Task goal:
All of the data is to be written out again exactly, without the pictures.

Supplied information:
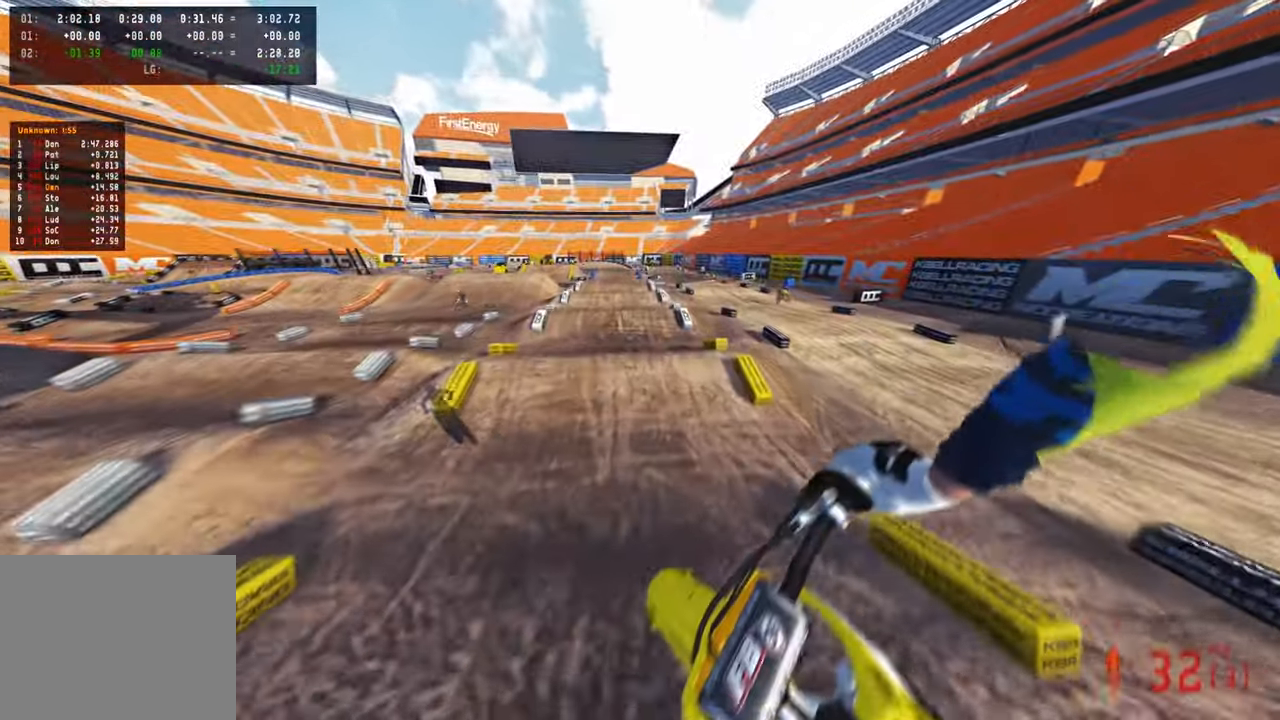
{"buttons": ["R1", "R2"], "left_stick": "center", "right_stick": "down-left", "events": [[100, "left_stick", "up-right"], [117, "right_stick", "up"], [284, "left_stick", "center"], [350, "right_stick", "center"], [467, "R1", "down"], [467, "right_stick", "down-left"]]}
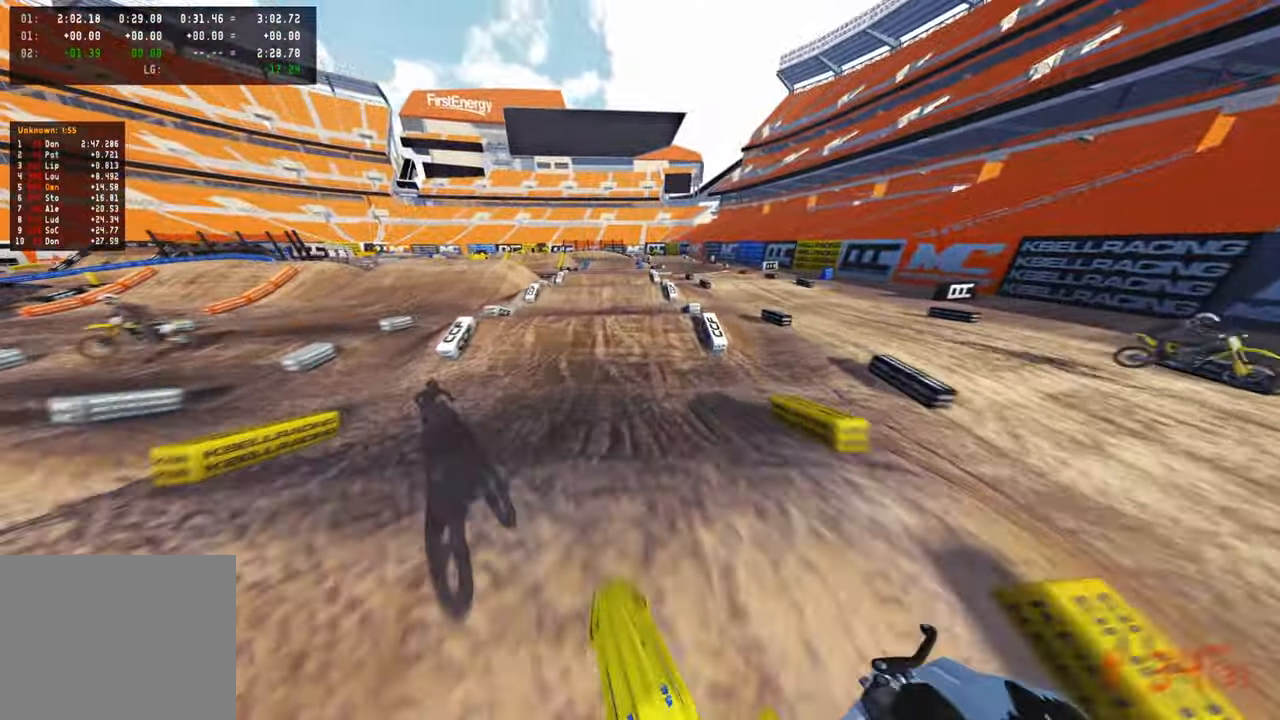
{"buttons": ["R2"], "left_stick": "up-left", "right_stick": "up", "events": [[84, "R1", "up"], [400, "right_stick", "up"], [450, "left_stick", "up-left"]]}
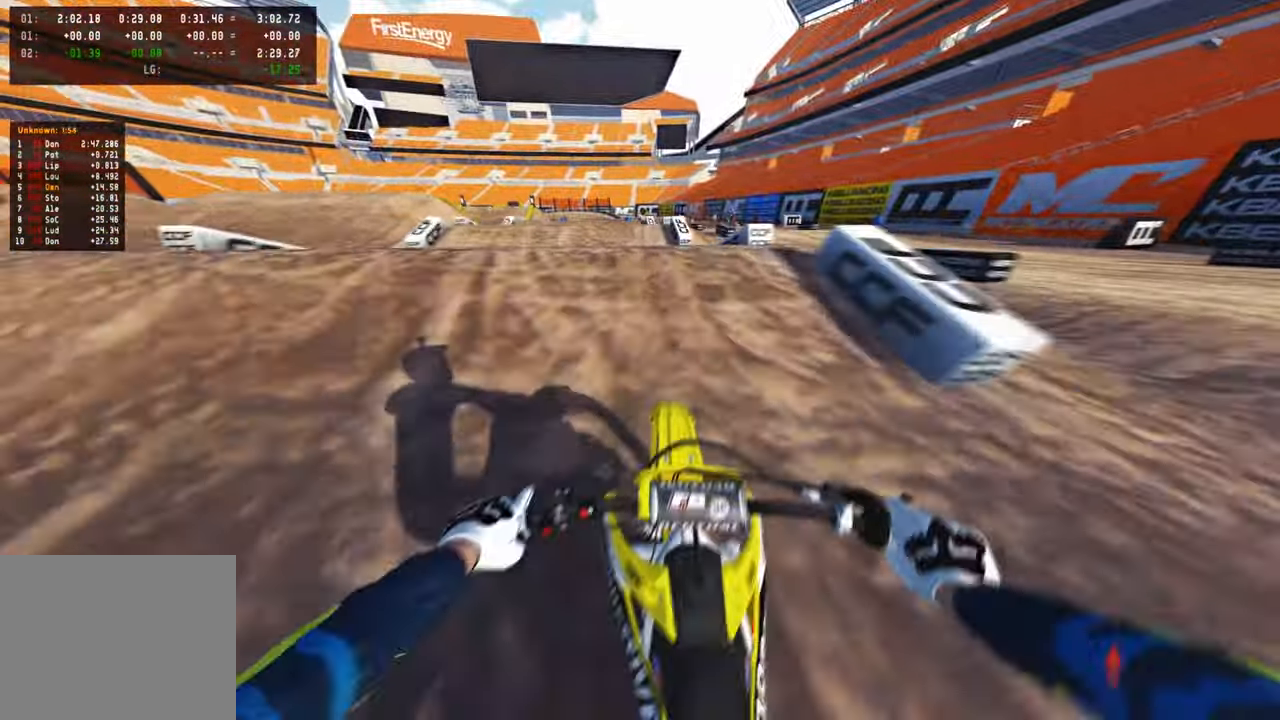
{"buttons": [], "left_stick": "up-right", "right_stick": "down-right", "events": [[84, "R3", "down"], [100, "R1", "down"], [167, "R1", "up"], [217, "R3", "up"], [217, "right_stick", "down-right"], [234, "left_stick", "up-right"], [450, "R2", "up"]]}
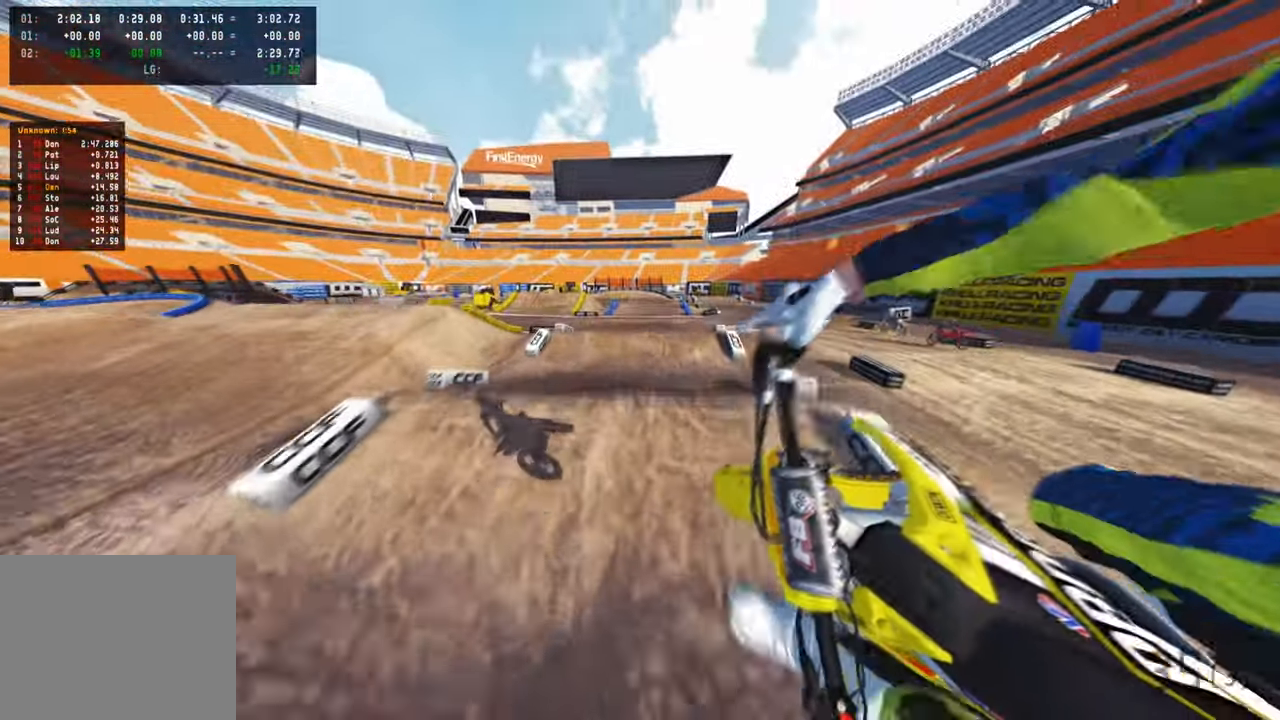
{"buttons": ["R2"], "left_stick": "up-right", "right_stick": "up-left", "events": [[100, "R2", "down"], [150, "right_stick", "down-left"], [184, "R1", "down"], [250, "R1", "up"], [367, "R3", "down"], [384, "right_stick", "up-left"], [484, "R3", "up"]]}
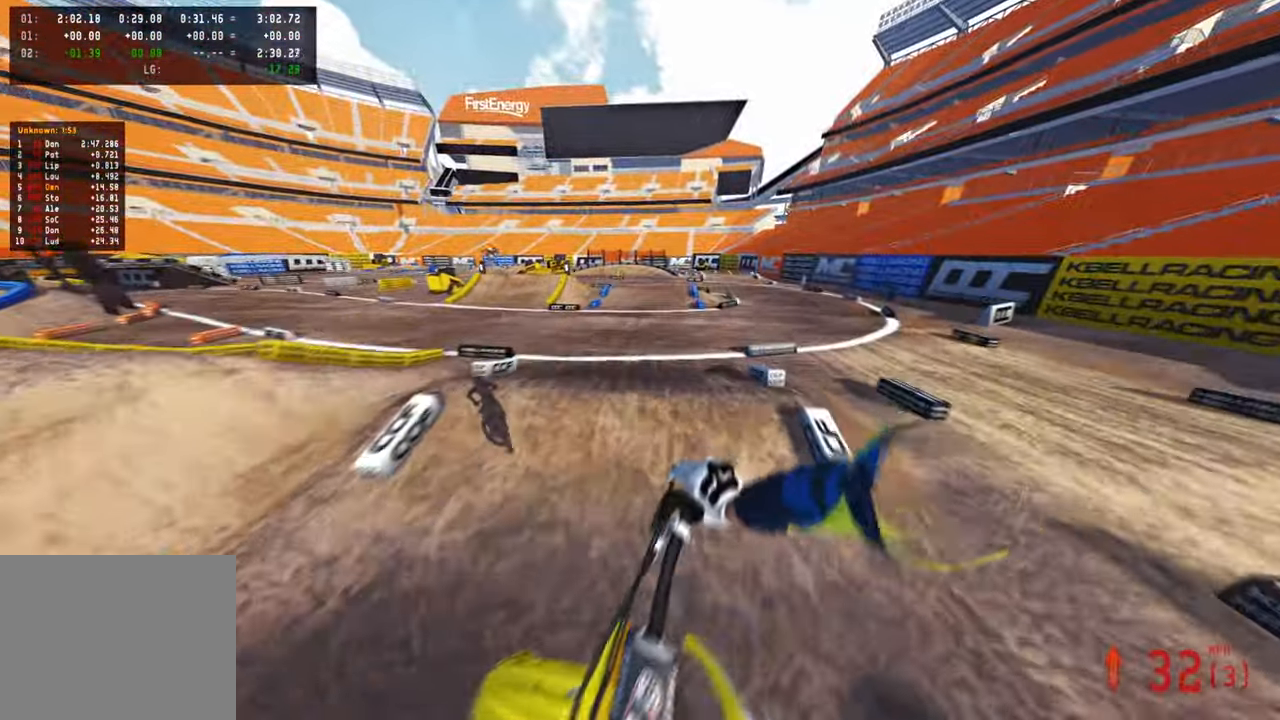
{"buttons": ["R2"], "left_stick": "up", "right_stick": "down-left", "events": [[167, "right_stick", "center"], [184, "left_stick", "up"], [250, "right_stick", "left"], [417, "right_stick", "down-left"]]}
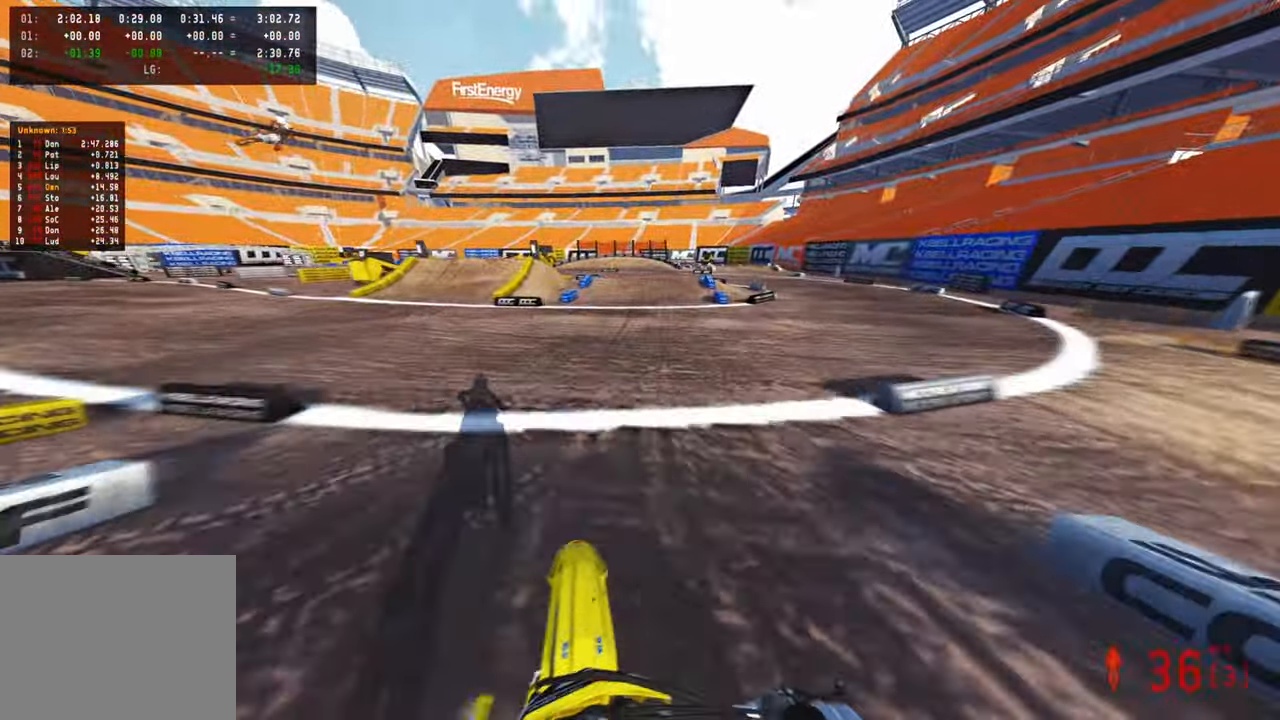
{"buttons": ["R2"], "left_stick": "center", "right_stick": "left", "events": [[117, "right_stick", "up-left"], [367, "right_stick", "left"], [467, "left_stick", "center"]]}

Written answer:
{"buttons": ["R1", "R2"], "left_stick": "center", "right_stick": "down-left", "events": [[100, "left_stick", "up-right"], [117, "right_stick", "up"], [284, "left_stick", "center"], [350, "right_stick", "center"], [467, "R1", "down"], [467, "right_stick", "down-left"]]}
{"buttons": ["R2"], "left_stick": "up-left", "right_stick": "up", "events": [[84, "R1", "up"], [400, "right_stick", "up"], [450, "left_stick", "up-left"]]}
{"buttons": [], "left_stick": "up-right", "right_stick": "down-right", "events": [[84, "R3", "down"], [100, "R1", "down"], [167, "R1", "up"], [217, "R3", "up"], [217, "right_stick", "down-right"], [234, "left_stick", "up-right"], [450, "R2", "up"]]}
{"buttons": ["R2"], "left_stick": "up-right", "right_stick": "up-left", "events": [[100, "R2", "down"], [150, "right_stick", "down-left"], [184, "R1", "down"], [250, "R1", "up"], [367, "R3", "down"], [384, "right_stick", "up-left"], [484, "R3", "up"]]}
{"buttons": ["R2"], "left_stick": "up", "right_stick": "down-left", "events": [[167, "right_stick", "center"], [184, "left_stick", "up"], [250, "right_stick", "left"], [417, "right_stick", "down-left"]]}
{"buttons": ["R2"], "left_stick": "center", "right_stick": "left", "events": [[117, "right_stick", "up-left"], [367, "right_stick", "left"], [467, "left_stick", "center"]]}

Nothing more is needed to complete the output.